What to produce>
Below are the records; retype each one exactly.

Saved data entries
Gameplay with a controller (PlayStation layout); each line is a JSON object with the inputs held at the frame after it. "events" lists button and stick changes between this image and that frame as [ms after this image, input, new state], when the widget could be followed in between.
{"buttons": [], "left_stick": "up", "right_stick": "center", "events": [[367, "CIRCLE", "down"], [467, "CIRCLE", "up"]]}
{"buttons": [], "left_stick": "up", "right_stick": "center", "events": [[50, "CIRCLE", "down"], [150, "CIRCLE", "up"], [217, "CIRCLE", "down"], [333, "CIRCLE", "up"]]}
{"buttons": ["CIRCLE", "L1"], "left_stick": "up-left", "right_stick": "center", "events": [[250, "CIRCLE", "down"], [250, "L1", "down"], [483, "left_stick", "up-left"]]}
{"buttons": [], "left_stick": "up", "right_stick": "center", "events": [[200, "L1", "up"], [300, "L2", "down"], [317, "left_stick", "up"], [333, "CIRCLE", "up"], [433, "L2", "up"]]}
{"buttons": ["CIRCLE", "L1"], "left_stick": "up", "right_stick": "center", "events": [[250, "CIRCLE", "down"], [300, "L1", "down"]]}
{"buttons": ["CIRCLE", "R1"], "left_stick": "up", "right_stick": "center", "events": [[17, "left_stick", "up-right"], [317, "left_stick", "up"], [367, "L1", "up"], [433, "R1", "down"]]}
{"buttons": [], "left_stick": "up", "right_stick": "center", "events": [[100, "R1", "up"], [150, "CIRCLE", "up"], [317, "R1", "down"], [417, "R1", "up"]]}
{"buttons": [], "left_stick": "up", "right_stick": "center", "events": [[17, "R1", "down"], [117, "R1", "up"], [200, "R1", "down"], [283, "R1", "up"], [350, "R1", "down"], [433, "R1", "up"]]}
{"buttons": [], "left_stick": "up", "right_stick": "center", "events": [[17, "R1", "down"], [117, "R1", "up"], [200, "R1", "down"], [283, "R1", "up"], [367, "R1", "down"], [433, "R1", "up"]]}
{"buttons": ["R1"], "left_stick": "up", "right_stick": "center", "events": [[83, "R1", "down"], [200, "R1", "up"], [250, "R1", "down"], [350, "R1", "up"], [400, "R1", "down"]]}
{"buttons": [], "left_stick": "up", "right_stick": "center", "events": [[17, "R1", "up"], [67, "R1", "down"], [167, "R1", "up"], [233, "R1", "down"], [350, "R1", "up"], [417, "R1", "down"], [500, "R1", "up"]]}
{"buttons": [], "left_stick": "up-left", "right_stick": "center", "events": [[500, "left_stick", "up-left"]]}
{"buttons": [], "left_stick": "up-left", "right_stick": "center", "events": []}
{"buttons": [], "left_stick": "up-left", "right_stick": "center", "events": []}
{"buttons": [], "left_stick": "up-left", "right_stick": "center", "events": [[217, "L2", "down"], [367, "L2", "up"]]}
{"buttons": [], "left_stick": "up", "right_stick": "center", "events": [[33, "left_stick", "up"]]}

Your solution>
Gameplay with a controller (PlayStation layout); each line is a JSON object with the inputs held at the frame after it. "events" lists button and stick changes between this image and that frame as [ms after this image, input, new state], when the widget could be followed in between.
{"buttons": [], "left_stick": "up", "right_stick": "center", "events": [[367, "CIRCLE", "down"], [467, "CIRCLE", "up"]]}
{"buttons": [], "left_stick": "up", "right_stick": "center", "events": [[50, "CIRCLE", "down"], [150, "CIRCLE", "up"], [217, "CIRCLE", "down"], [333, "CIRCLE", "up"]]}
{"buttons": ["CIRCLE", "L1"], "left_stick": "up-left", "right_stick": "center", "events": [[250, "CIRCLE", "down"], [250, "L1", "down"], [483, "left_stick", "up-left"]]}
{"buttons": [], "left_stick": "up", "right_stick": "center", "events": [[200, "L1", "up"], [300, "L2", "down"], [317, "left_stick", "up"], [333, "CIRCLE", "up"], [433, "L2", "up"]]}
{"buttons": ["CIRCLE", "L1"], "left_stick": "up", "right_stick": "center", "events": [[250, "CIRCLE", "down"], [300, "L1", "down"]]}
{"buttons": ["CIRCLE", "R1"], "left_stick": "up", "right_stick": "center", "events": [[17, "left_stick", "up-right"], [317, "left_stick", "up"], [367, "L1", "up"], [433, "R1", "down"]]}
{"buttons": [], "left_stick": "up", "right_stick": "center", "events": [[100, "R1", "up"], [150, "CIRCLE", "up"], [317, "R1", "down"], [417, "R1", "up"]]}
{"buttons": [], "left_stick": "up", "right_stick": "center", "events": [[17, "R1", "down"], [117, "R1", "up"], [200, "R1", "down"], [283, "R1", "up"], [350, "R1", "down"], [433, "R1", "up"]]}
{"buttons": [], "left_stick": "up", "right_stick": "center", "events": [[17, "R1", "down"], [117, "R1", "up"], [200, "R1", "down"], [283, "R1", "up"], [367, "R1", "down"], [433, "R1", "up"]]}
{"buttons": ["R1"], "left_stick": "up", "right_stick": "center", "events": [[83, "R1", "down"], [200, "R1", "up"], [250, "R1", "down"], [350, "R1", "up"], [400, "R1", "down"]]}
{"buttons": [], "left_stick": "up", "right_stick": "center", "events": [[17, "R1", "up"], [67, "R1", "down"], [167, "R1", "up"], [233, "R1", "down"], [350, "R1", "up"], [417, "R1", "down"], [500, "R1", "up"]]}
{"buttons": [], "left_stick": "up-left", "right_stick": "center", "events": [[500, "left_stick", "up-left"]]}
{"buttons": [], "left_stick": "up-left", "right_stick": "center", "events": []}
{"buttons": [], "left_stick": "up-left", "right_stick": "center", "events": []}
{"buttons": [], "left_stick": "up-left", "right_stick": "center", "events": [[217, "L2", "down"], [367, "L2", "up"]]}
{"buttons": [], "left_stick": "up", "right_stick": "center", "events": [[33, "left_stick", "up"]]}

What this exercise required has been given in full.